# First Clown



## xxmurrxx (Oct 12, 2010)

Well i bought my first fish, a clownfish.

Day 2 seems to be doing good. Eating fine and all.

Not sure if its just because new tank and all but he seems to be sticking in the corner along the silicon.
Wondering maybe if it reminds of a anemone? he was in a tank with one and another clown..
Or just random clownfish behaviour?

I probably should have bought the pair right away but being my first fish in the new aquarium I wanted to make sure he survived before buying two.


----------



## badxgillen (Aug 20, 2010)

*hmmm*

sometimes when i get a new clown fish as in perculas or ocelaris they tend to not like direct or strong flow....he may be frolicing in a eddie....


----------



## Pasfur (Mar 29, 2008)

I've seen your pics and you have a nice setup.

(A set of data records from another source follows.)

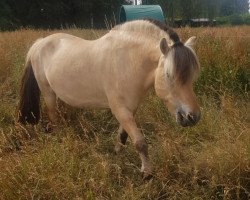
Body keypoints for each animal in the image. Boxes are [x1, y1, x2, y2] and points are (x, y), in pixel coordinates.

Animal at [18, 19, 201, 179]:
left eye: (192, 75)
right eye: (169, 75)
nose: (193, 117)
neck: (127, 61)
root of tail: (40, 43)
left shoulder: (130, 108)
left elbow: (123, 135)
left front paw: (118, 152)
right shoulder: (120, 109)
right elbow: (140, 142)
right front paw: (147, 173)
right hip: (47, 92)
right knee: (53, 115)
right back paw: (59, 138)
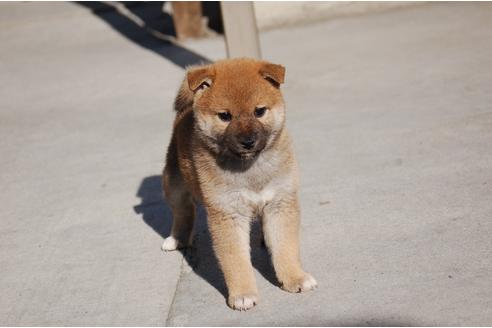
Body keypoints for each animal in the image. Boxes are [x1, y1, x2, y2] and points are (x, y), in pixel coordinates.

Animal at [160, 57, 316, 312]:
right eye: (225, 116)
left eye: (259, 111)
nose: (248, 141)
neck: (250, 169)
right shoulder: (227, 213)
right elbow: (236, 261)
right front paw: (243, 293)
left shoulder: (280, 203)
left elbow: (285, 247)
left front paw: (295, 277)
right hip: (174, 184)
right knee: (184, 211)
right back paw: (177, 238)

No reason for concern yet. Clownfish do tend to behave a bit timid when no other livestock is in the tank. I would leave well enough alone and let the tank mature for another couple weeks before moving forward.


----------



## trukgirl (Jan 28, 2010)

badxgillen said:


> sometimes when i get a new clown fish as in perculas or ocelaris they tend to not like direct or strong flow....he may be frolicing in a eddie....


I agree with this... mine do not like to be in the flow of the sump return or the powerhead. My female tends to stay mostly in areas with little flow, like hiding behind the overflow box or in one of the top corners.


----------